Fei-Fei Li speaking at the AI for Good event in 2017.
Several women are playing pivotal roles in shaping the AI industry, from technical research to corporate leadership and AI ethics advocacy.

  • Fei-Fei Li — Often called the “godmother of AI,” Li created ImageNet, co-directs Stanford’s Human-Centered AI Institute, and founded World Labs (raised $230 million). She also co-founded AI4ALL to increase underrepresented groups’ participation in AI.
  • Daniela Amodei — Co-founder and President of Anthropic, which has reached a $183 billion valuation. Her leadership in AI safety has positioned Anthropic as a key player in responsible AI development.
  • Mira Murati — Former CTO of OpenAI who led the development of ChatGPT and DALL-E. In 2025, she secured a record-breaking $2 billion seed round for her AI startup Thinking Machines Lab, the largest seed funding in history.
  • Joy Buolamwini — Founder of the Algorithmic Justice League, whose “Gender Shades” research exposed racial and gender bias in commercial facial recognition systems.
  • Timnit Gebru — Co-authored the landmark paper “On the Dangers of Stochastic Parrots” and founded the Distributed AI Research Institute (DAIR) to pursue independent, community-rooted AI research.
  • Lisa Su — CEO of AMD who steered the company into the AI chip market with the MI300X accelerator, transforming AMD into a major competitor in AI hardware.
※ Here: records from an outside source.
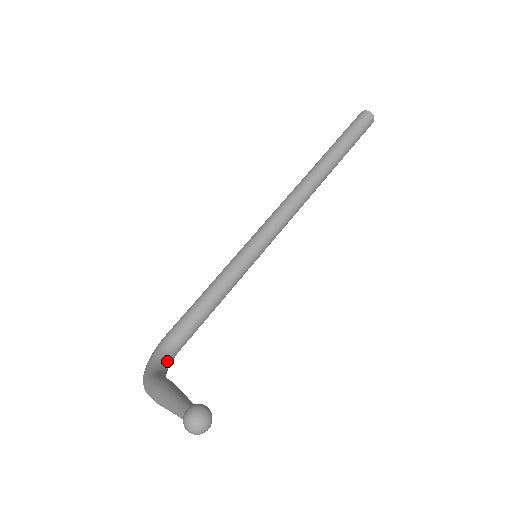
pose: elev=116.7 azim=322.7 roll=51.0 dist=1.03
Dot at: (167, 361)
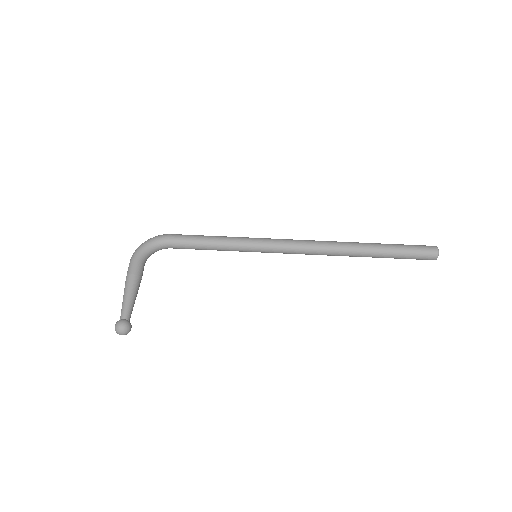
Dot at: (157, 250)
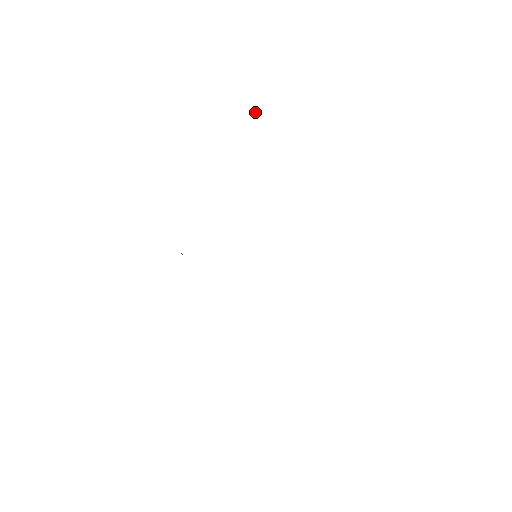
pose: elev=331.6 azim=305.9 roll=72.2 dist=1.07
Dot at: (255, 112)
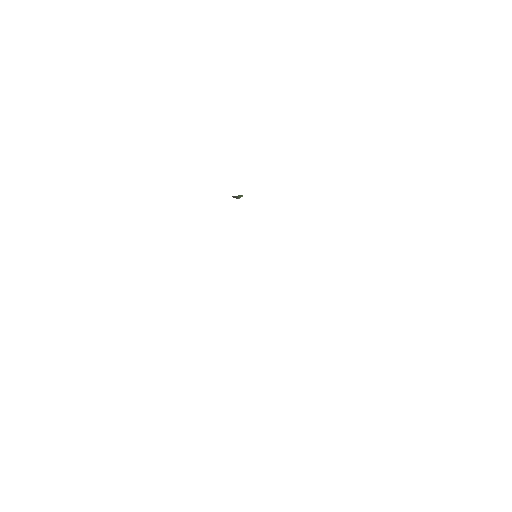
Dot at: occluded
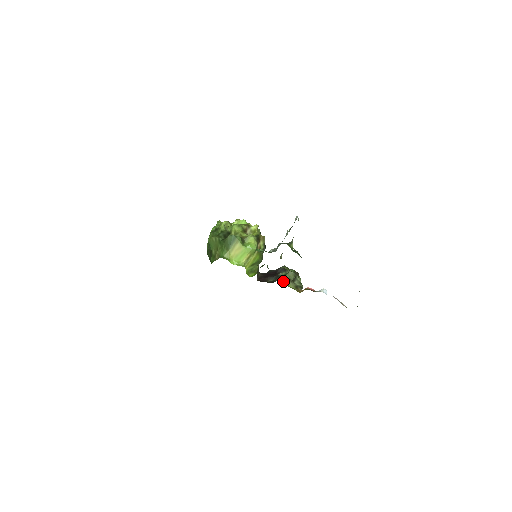
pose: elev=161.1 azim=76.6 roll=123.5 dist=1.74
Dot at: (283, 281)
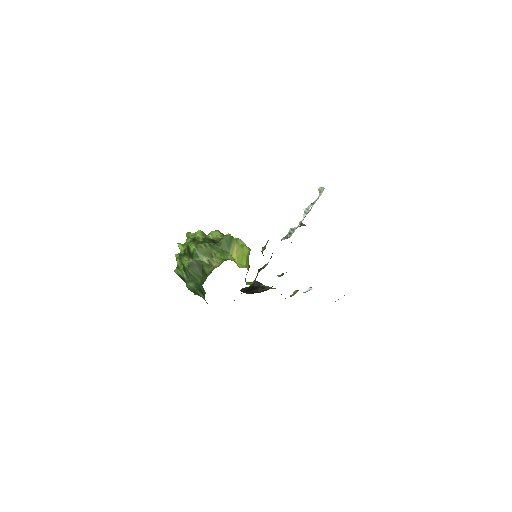
Dot at: (273, 288)
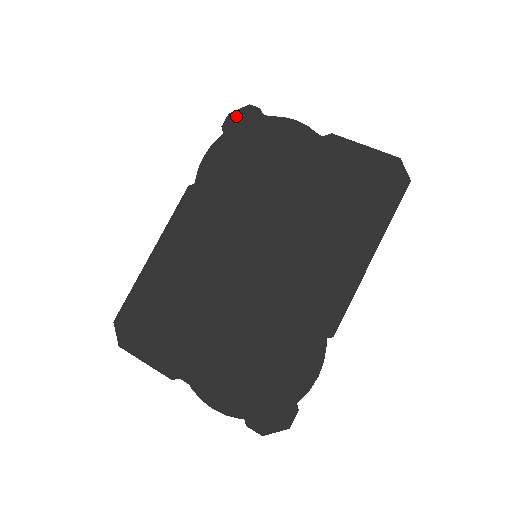
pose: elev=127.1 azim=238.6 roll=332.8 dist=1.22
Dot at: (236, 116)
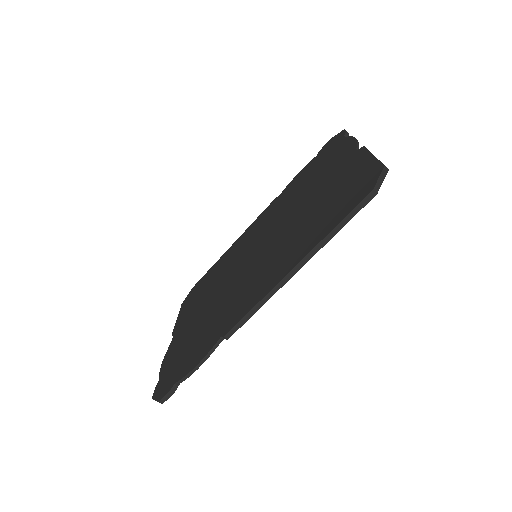
Dot at: (332, 140)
Closing the Gap: Key Barriers and Opportunities

The persistent gender gap in AI stems from structural, cultural, and systemic factors — but there are also clear levers for change.

Barriers:

  • Women are 25% less likely than men to have basic digital skills and four times less likely to have advanced programming skills globally.
  • Structural constraints including relocation demands, inflexible hours, and uneven caregiving responsibilities limit women’s access to high-value AI roles.
  • A confidence gap persists: a 2025 study found an 18-percentage-point gap in AI skill confidence, with young women reporting lower confidence (56%) versus young men (74%).
  • In developing countries, only 20% of women have internet access, creating a cascading barrier to AI economy participation.
  • Only half of the 68% of countries with STEM education policies specifically target girls and women.

Opportunities:

  • Companies with equitable gender diversity on boards and in C-suites report on average 10% better financial performance.
  • Women in AI are more likely to consider values like safety, accountability, and human autonomy as extremely significant — by 4–5 percentage points more than male counterparts.
  • The rapid closure of the GenAI adoption gap suggests that with the right access and trust-building, women can match or exceed men in AI tool usage within a few years.
  • AI itself offers opportunities to accelerate women’s inclusion by reducing hiring bias, providing personalized skill development at scale, and enabling flexible work arrangements.

Conclusion

The data paints a complex picture: women are underrepresented in AI across the workforce, research, leadership, and funding — yet the trajectory is shifting. GenAI adoption rates are converging, record venture capital is flowing to female AI founders (even if concentrated), and awareness of AI bias is driving accountability measures.

Closing the AI gender gap requires simultaneous action on education, workplace structures, funding ecosystems, and the AI systems themselves. As UN Women, the World Economic Forum, and leading researchers have emphasized, the stakes extend beyond equity — who builds AI determines whose values it reflects.